Question

For the given figure, a circle is inscribed in a quadrilateral ABCD. If $BC=28cm$, $BP=17cm$, $CD=22cm$ and $AD\bot CD$. Find the radius of the circle.

Answer 1

Hint: We use the geometrical formula of tangents being of equal length from a fixed outside point. We draw a radius to compare it with the tangent whose length is a known element. Then comparing the length value, we get the radius length. We also need to use the interior angles formula for a quadrilateral to get the relation between the radius and the tangent.
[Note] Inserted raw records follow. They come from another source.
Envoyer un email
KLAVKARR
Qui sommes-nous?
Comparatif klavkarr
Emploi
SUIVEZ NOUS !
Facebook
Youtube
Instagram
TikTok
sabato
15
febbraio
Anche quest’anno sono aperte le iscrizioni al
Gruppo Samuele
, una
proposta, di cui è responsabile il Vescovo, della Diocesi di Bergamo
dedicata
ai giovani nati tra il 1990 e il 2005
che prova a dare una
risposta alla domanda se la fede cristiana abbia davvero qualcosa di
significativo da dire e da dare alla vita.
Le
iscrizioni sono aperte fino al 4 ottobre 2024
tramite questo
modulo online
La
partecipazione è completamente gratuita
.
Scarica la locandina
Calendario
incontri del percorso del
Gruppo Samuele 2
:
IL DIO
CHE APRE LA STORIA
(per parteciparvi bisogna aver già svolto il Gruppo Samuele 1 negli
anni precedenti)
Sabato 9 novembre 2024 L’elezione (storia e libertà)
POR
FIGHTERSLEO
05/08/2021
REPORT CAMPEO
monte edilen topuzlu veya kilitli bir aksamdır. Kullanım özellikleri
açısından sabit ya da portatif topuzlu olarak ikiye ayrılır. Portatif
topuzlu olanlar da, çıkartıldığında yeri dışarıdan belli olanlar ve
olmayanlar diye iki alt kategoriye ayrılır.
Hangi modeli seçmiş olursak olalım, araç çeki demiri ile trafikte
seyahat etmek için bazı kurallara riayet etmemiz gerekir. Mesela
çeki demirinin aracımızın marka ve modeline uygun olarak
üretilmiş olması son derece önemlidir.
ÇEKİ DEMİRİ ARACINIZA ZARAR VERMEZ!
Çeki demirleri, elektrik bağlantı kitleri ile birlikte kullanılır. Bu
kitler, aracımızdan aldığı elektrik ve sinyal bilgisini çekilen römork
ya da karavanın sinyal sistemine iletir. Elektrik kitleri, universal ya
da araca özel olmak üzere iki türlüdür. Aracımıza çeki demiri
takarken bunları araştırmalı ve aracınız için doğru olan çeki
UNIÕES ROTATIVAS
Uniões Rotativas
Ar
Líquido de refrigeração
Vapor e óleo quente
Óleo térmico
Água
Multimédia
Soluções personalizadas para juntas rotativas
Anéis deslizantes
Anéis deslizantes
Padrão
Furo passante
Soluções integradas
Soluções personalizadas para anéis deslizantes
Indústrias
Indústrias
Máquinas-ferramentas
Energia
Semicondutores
Complete step-by-step solution:
We are going to draw the two radii OT and OS from center O. Let radius be x cm.
Then, $OT=OS=xcm$.

We are going to use the geometrical formula of a tangent which tells us that lengths of tangents drawn from an external point to a circle are equal.
From an outside point, B two tangents have been drawn BP and BQ. The length of BP and BQ will be the same. So, $BP=BQ=17cm$.
Similarly, from outside point D, two tangents have been drawn DS and DT. The length of DS and DT will be the same.
And from point C two tangents have been drawn CS and CQ. The length of CS and CQ will be the same.
We found DS is a tangent of the circle at point S. OS is the radius.
So, $OS\bot DS$. It implies $\angle OSD={{90}^{\circ }}$.
It’s given that $AD\bot CD$ which means $\angle TDS={{90}^{\circ }}$.
In quadrilateral OTDS we add these two interior angles and get that \[\angle OSD+\angle TDS={{90}^{\circ }}+{{90}^{\circ }}={{180}^{\circ }}\] which tells us quadrilateral OTDS is a parallelogram.
[we know if the sum of two consecutive interior angles of a quadrilateral is it’s a parallelogram]
Now, $CQ=BC-BQ$.
We put the values to get the length of CQ.
The length of CQ is $CQ=BC-BQ=28-17=11cm$.
We know, $CS=CQ=11cm$.
It’s given $CD=22cm$.
So, the length of the DS will be $DS=CD-CS$.
We put the values to get the length of DS.
The length of DS is $DS=CD-CS=22-11=11cm$.
Now, OTDS is a parallelogram. So, the opposite sides are equal.
So, $DS=OT=OS=xcm$ as DS is equal to OT which is a radius.
Hence, $radius=OT=DS=11cm$.

Note: Although we drew two radii, we only used one of them to get to the solution. The radii mainly worked to form the quadrilateral. The reason of the quadrilateral being parallelogram can also be expressed through corresponding angles being similar of right angle.